Directions for this task – Could you update these records so that "absolute pixels" reads "image pixels" everywhere, with nothing else changed?

Material for this exercise –
Segment Open

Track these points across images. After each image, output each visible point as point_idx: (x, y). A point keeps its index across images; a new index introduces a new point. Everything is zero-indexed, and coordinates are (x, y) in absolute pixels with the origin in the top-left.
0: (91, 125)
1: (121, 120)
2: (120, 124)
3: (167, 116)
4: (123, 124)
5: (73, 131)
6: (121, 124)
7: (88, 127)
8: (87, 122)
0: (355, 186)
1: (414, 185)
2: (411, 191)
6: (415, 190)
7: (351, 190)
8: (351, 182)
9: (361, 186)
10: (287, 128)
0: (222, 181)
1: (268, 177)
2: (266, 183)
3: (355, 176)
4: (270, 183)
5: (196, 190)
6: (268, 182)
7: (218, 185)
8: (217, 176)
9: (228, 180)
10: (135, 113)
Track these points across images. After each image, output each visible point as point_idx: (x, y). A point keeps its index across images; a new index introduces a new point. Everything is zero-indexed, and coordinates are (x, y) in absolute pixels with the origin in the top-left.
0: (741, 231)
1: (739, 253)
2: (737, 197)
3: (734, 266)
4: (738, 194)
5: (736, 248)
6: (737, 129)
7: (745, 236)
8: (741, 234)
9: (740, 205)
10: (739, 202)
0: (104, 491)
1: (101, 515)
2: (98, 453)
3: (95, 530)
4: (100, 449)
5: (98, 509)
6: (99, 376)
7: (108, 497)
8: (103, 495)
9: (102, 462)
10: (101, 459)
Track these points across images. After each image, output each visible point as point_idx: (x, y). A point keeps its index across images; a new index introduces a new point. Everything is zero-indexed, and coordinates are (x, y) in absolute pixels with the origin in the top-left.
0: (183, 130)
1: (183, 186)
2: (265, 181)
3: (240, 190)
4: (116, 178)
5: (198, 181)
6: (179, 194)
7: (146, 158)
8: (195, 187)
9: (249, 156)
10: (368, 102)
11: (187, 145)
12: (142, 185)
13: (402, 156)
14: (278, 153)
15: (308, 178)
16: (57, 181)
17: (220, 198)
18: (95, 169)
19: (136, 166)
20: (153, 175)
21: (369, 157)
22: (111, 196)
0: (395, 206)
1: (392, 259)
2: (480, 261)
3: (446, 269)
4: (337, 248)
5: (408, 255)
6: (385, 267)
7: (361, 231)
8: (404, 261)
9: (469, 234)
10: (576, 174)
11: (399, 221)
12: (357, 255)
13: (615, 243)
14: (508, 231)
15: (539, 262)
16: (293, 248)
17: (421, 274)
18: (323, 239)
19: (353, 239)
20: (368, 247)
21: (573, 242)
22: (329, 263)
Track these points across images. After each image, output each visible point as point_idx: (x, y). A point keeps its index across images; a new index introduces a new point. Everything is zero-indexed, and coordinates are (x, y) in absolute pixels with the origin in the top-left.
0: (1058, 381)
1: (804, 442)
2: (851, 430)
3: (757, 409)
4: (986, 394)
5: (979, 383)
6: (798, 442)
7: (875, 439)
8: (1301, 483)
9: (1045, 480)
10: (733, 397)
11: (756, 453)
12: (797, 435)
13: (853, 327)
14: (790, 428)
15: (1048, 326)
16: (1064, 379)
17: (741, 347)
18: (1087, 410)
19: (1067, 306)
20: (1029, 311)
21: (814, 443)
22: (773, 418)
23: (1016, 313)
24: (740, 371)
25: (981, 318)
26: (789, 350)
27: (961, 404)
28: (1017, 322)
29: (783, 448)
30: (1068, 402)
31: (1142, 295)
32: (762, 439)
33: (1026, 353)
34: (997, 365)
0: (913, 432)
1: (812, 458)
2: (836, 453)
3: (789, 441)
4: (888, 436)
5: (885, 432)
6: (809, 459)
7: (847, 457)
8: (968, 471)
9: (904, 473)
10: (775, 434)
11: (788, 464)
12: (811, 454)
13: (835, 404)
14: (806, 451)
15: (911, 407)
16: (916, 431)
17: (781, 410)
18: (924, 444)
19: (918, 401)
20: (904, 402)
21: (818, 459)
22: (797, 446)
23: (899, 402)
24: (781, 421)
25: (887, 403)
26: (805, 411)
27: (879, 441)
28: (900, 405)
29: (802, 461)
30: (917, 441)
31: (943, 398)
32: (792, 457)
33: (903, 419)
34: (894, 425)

Segment Closed

Answer –
Track these points across images. After each image, output each visible point as point_idx: (x, y). A point keeps its index across images; a new index introduces a new point. Everything is zero-indexed, and coordinates are (x, y) in image pixels with the origin in the top-left.
0: (91, 125)
1: (121, 120)
2: (120, 124)
3: (167, 116)
4: (123, 124)
5: (73, 131)
6: (121, 124)
7: (88, 127)
8: (87, 122)
0: (355, 186)
1: (414, 185)
2: (411, 191)
6: (415, 190)
7: (351, 190)
8: (351, 182)
9: (361, 186)
10: (287, 128)
0: (222, 181)
1: (268, 177)
2: (266, 183)
3: (355, 176)
4: (270, 183)
5: (196, 190)
6: (268, 182)
7: (218, 185)
8: (217, 176)
9: (228, 180)
10: (135, 113)
Track these points across images. After each image, output each visible point as point_idx: (x, y). A point keeps its index across images; a new index introduces a new point. Everything is zero-indexed, and coordinates are (x, y) in image pixels with the origin in the top-left.
0: (741, 231)
1: (739, 253)
2: (737, 197)
3: (734, 266)
4: (738, 194)
5: (736, 248)
6: (737, 129)
7: (745, 236)
8: (741, 234)
9: (740, 205)
10: (739, 202)
0: (104, 491)
1: (101, 515)
2: (98, 453)
3: (95, 530)
4: (100, 449)
5: (98, 509)
6: (99, 376)
7: (108, 497)
8: (103, 495)
9: (102, 462)
10: (101, 459)
Track these points across images. After each image, output each visible point as point_idx: (x, y). A point keeps its index across images; a new index introduces a new point. Everything is zero-indexed, and coordinates are (x, y) in image pixels with the origin in the top-left.
0: (183, 130)
1: (183, 186)
2: (265, 181)
3: (240, 190)
4: (116, 178)
5: (198, 181)
6: (179, 194)
7: (146, 158)
8: (195, 187)
9: (249, 156)
10: (368, 102)
11: (187, 145)
12: (142, 185)
13: (402, 156)
14: (278, 153)
15: (308, 178)
16: (57, 181)
17: (220, 198)
18: (95, 169)
19: (136, 166)
20: (153, 175)
21: (369, 157)
22: (111, 196)
0: (395, 206)
1: (392, 259)
2: (480, 261)
3: (446, 269)
4: (337, 248)
5: (408, 255)
6: (385, 267)
7: (361, 231)
8: (404, 261)
9: (469, 234)
10: (576, 174)
11: (399, 221)
12: (357, 255)
13: (615, 243)
14: (508, 231)
15: (539, 262)
16: (293, 248)
17: (421, 274)
18: (323, 239)
19: (353, 239)
20: (368, 247)
21: (573, 242)
22: (329, 263)
Track these points across images. After each image, output each visible point as point_idx: (x, y). A point keeps its index across images; a new index introduces a new point. Everything is zero-indexed, and coordinates are (x, y) in image pixels with the origin in the top-left.
0: (1058, 381)
1: (804, 442)
2: (851, 430)
3: (757, 409)
4: (986, 394)
5: (979, 383)
6: (798, 442)
7: (875, 439)
8: (1301, 483)
9: (1045, 480)
10: (733, 397)
11: (756, 453)
12: (797, 435)
13: (853, 327)
14: (790, 428)
15: (1048, 326)
16: (1064, 379)
17: (741, 347)
18: (1087, 410)
19: (1067, 306)
20: (1029, 311)
21: (814, 443)
22: (773, 418)
23: (1016, 313)
24: (740, 371)
25: (981, 318)
26: (789, 350)
27: (961, 404)
28: (1017, 322)
29: (783, 448)
30: (1068, 402)
31: (1142, 295)
32: (762, 439)
33: (1026, 353)
34: (997, 365)
0: (913, 432)
1: (812, 458)
2: (836, 453)
3: (789, 441)
4: (888, 436)
5: (885, 432)
6: (809, 459)
7: (847, 457)
8: (968, 471)
9: (904, 473)
10: (775, 434)
11: (788, 464)
12: (811, 454)
13: (835, 404)
14: (806, 451)
15: (911, 407)
16: (916, 431)
17: (781, 410)
18: (924, 444)
19: (918, 401)
20: (904, 402)
21: (818, 459)
22: (797, 446)
23: (899, 402)
24: (781, 421)
25: (887, 403)
26: (805, 411)
27: (879, 441)
28: (900, 405)
29: (802, 461)
30: (917, 441)
31: (943, 398)
32: (792, 457)
33: (903, 419)
34: (894, 425)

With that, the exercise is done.